§ Your instructions: Within the records below, how many lines hold the string "nose"? State that number and nothing else.

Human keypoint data
----------------------------------------
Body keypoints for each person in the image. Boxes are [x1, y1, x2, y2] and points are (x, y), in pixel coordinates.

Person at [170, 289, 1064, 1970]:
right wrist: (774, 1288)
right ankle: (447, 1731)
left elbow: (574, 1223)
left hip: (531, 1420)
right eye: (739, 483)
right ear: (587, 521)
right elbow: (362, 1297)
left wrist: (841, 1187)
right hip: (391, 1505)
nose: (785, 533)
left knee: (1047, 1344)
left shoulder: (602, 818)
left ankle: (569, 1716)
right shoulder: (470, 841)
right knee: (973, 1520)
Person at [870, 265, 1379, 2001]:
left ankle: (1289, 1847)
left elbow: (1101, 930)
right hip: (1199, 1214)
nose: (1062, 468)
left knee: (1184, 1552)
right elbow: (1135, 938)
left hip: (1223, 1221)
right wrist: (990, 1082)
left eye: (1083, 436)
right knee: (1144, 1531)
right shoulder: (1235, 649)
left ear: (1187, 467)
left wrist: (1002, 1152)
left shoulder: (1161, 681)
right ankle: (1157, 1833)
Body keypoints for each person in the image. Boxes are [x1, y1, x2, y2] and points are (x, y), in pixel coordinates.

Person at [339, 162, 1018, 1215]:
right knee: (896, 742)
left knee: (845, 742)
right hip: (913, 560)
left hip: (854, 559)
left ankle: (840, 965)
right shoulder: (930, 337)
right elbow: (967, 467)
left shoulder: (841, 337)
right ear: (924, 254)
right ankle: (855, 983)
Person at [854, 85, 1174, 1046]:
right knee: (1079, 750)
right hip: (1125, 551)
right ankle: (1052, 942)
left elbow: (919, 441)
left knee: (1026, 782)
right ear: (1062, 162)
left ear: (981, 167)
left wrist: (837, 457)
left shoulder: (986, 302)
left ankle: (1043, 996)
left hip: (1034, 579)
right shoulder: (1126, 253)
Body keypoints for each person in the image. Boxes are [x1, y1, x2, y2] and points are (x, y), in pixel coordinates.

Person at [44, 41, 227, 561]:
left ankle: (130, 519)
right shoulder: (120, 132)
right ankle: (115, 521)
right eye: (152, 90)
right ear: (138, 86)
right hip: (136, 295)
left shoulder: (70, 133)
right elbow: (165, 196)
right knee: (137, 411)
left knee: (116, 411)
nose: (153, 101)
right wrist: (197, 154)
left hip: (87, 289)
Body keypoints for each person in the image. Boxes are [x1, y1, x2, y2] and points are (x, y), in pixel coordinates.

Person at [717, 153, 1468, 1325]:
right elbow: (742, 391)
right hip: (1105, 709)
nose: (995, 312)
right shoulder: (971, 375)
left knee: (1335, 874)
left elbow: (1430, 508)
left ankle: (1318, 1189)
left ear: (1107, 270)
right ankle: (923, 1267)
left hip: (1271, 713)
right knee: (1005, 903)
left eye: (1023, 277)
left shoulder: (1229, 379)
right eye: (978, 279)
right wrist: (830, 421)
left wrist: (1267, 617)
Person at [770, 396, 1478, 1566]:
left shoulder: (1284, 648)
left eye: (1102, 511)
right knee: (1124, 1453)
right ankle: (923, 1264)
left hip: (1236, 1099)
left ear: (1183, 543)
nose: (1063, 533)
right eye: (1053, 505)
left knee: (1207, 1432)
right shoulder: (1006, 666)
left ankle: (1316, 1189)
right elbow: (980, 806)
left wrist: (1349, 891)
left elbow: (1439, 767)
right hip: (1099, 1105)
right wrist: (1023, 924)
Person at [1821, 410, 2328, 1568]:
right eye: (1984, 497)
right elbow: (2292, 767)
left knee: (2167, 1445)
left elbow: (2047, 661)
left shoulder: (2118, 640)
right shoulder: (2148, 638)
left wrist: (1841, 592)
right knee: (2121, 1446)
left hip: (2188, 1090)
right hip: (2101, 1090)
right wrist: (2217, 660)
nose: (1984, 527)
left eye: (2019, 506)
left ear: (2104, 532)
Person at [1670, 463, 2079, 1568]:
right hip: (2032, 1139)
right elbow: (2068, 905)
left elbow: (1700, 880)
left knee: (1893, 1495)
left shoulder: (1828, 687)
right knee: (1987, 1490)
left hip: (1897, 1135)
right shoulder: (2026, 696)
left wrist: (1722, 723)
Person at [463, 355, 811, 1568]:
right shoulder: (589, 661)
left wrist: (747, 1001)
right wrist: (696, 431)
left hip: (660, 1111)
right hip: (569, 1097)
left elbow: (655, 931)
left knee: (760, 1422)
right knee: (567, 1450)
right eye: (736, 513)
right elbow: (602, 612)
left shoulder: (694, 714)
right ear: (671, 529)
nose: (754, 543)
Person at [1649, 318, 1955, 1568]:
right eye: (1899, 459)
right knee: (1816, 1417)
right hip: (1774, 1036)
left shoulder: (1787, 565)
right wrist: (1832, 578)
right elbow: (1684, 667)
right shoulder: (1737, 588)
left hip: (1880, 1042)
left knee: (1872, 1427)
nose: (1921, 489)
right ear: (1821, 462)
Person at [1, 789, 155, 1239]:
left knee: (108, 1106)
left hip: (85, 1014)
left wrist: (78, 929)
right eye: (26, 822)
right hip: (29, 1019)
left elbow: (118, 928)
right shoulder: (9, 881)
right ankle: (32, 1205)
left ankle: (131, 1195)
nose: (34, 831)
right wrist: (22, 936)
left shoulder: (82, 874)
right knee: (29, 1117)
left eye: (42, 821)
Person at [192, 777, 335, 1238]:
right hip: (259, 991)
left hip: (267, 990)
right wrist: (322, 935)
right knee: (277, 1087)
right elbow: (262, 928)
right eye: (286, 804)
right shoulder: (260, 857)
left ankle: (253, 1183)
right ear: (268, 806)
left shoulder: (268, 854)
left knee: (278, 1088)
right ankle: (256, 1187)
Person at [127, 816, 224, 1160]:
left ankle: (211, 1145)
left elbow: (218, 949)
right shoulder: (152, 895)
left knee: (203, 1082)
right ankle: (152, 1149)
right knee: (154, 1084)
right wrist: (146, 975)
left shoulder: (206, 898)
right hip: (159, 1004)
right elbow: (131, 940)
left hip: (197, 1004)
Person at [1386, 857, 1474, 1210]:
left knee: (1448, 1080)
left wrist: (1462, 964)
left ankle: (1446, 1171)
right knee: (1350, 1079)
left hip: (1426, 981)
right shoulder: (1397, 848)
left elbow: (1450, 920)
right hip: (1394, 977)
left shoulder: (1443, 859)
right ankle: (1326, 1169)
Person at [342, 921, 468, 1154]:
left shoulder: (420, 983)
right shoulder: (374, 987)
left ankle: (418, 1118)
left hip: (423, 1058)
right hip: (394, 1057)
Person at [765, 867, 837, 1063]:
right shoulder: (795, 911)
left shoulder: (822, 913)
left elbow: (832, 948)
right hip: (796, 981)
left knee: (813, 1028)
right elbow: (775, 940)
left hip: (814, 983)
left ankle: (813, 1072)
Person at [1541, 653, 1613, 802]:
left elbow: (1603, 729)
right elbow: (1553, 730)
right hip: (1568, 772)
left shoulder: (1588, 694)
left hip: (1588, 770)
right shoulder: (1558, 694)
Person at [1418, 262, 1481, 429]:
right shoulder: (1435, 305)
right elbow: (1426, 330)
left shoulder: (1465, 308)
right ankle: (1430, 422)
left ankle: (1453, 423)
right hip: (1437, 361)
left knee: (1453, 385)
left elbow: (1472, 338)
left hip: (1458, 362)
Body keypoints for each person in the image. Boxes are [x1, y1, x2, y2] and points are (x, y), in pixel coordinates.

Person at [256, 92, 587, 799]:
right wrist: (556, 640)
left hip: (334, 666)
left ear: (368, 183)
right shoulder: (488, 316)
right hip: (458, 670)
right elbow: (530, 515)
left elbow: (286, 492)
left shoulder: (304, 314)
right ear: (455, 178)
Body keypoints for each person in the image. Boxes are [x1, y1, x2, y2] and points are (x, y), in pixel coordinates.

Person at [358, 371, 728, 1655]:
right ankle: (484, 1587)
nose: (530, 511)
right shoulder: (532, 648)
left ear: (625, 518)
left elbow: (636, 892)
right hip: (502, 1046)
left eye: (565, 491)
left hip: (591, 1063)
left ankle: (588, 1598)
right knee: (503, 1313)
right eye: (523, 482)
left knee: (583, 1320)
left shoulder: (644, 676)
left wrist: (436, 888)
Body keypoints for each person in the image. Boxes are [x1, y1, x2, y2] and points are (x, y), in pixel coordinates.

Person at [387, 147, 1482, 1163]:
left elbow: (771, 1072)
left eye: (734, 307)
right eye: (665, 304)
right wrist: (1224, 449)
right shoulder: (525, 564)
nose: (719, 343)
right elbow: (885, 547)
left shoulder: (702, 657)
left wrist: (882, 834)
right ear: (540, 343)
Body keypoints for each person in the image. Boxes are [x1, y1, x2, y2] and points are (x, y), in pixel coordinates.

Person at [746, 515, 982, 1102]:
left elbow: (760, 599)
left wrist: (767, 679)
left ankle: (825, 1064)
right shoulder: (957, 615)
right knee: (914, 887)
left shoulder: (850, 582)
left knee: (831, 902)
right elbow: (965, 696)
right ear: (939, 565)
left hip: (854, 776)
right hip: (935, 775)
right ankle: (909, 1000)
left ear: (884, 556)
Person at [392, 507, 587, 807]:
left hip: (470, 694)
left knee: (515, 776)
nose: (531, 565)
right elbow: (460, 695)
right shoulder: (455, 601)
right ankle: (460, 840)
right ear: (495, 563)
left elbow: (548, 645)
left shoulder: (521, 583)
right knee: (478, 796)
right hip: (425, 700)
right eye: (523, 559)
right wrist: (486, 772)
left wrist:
----------------------------------------
§ Worked solution: 12